____ TEXTO DO EXERCÍCIO

O Brasil possui o décimo maior depósito de lítio do mundo, estimado em 1,3 milhão de toneladas, das quais 390 mil toneladas são economicamente viáveis, de acordo com dados do Serviço Geológico dos Estados Unidos. Especialistas indicam que esses números podem estar subestimados, já que o subsolo brasileiro ainda está em fase de mapeamento.
Até o momento, existem 53 requerimentos para exploração de lítio na Amazônia Legal, sendo 48 (90%) protocolados a partir de 2022, segundo levantamento da Repórter Brasil com base na base de dados pública da ANM (Agência Nacional de Mineração). Especialistas alertam que a extração do minério pode se expandir rapidamente e intensificar conflitos socioambientais na região.
O lítio é considerado estratégico para a transição energética, sendo usado principalmente em baterias de veículos elétricos e no armazenamento em larga escala de energia gerada por painéis solares e turbinas eólicas. Esses dois setores, transporte e geração de energia elétrica, são os maiores emissores de gases de efeito estufa no planeta.

________

**INSTRUÇÕES DO EXERCÍCIO**
No texto sobre o lítio no Brasil, quantas toneladas do depósito brasileiro são consideradas economicamente viáveis?

____ DADOS APRESENTADOS

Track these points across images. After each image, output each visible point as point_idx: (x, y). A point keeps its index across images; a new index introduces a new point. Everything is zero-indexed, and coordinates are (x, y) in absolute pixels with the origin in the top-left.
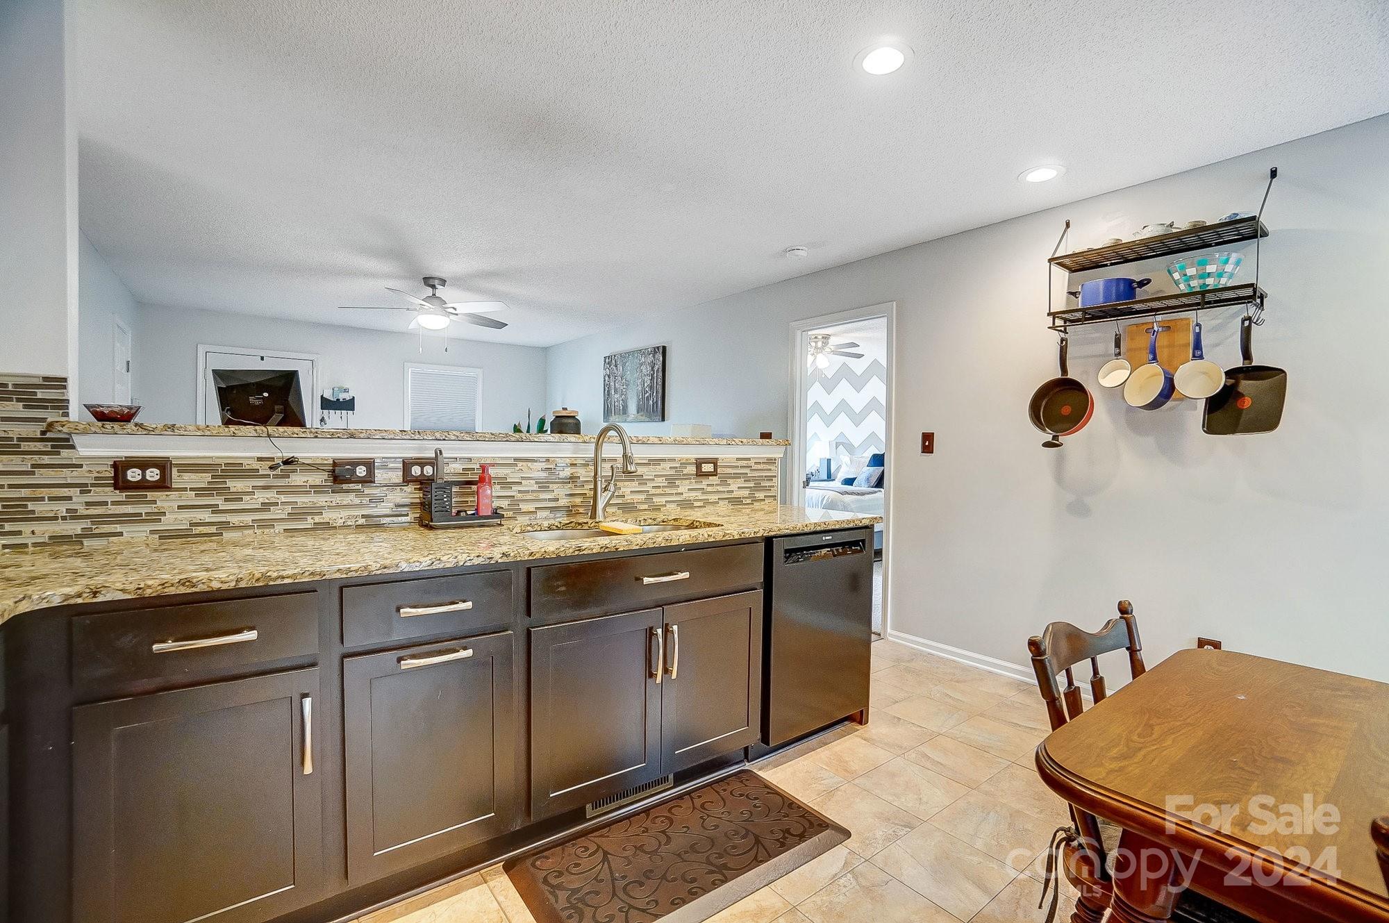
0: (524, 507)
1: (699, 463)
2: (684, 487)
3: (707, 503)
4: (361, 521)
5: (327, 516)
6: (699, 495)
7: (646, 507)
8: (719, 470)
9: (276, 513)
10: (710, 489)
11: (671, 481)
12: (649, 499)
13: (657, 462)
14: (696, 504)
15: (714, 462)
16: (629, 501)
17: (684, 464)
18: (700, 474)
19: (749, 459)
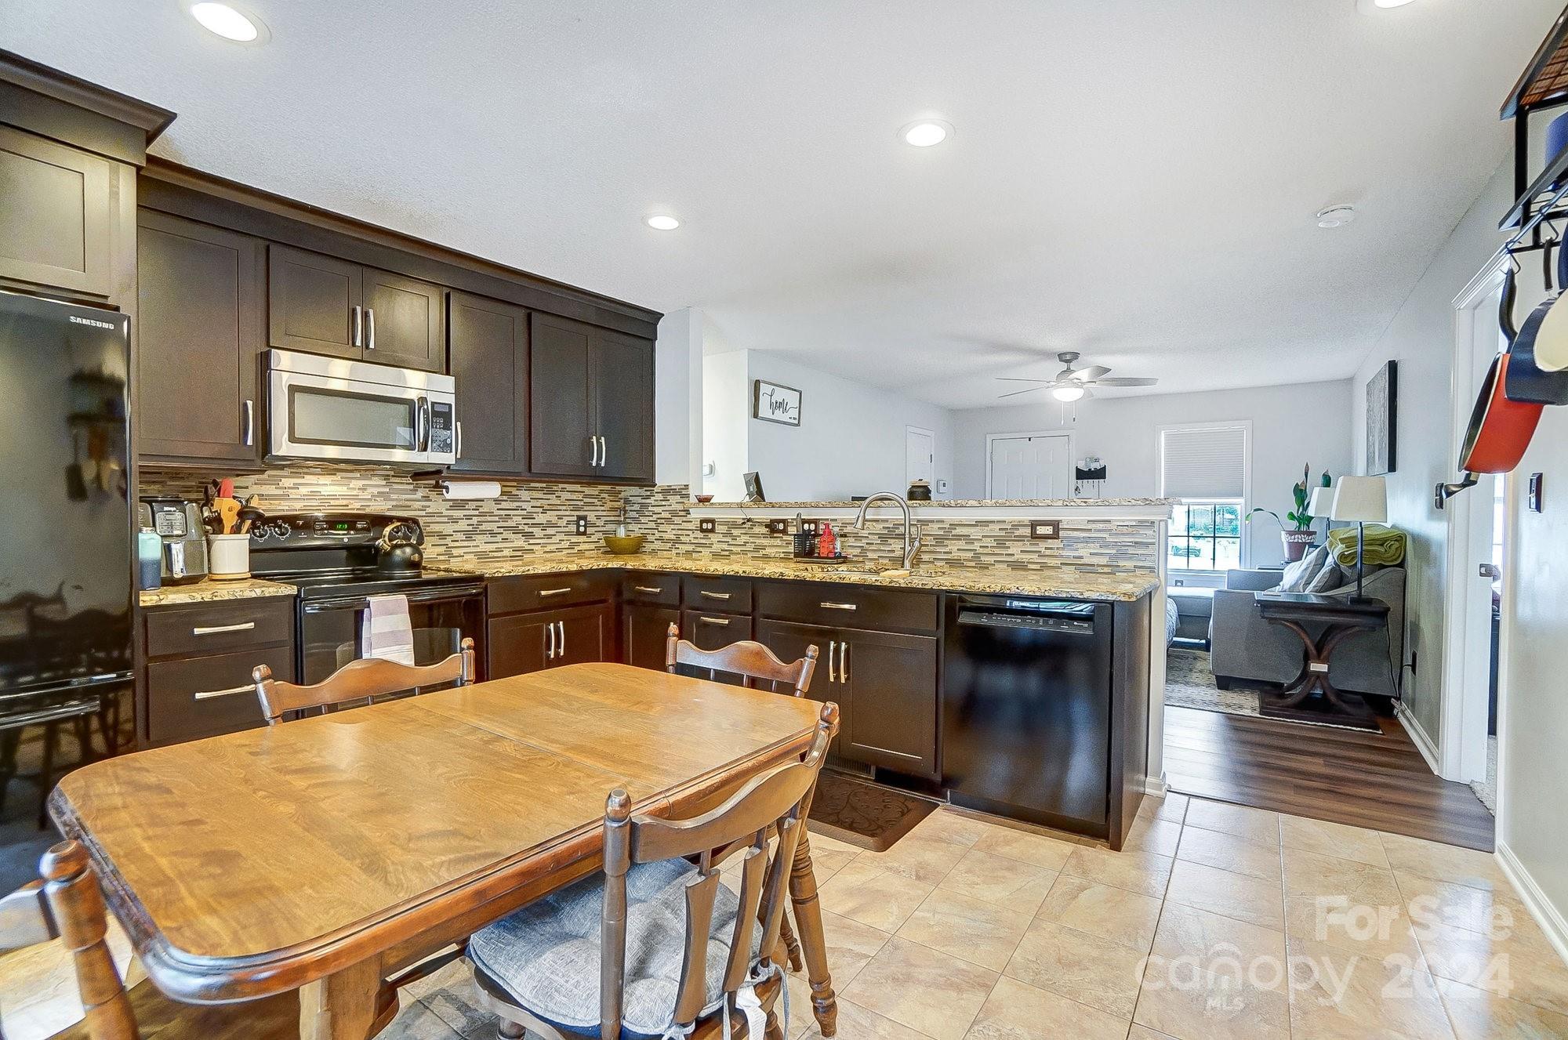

________

**SOLUÇÃO DO PROBLEMA**
390 mil toneladas.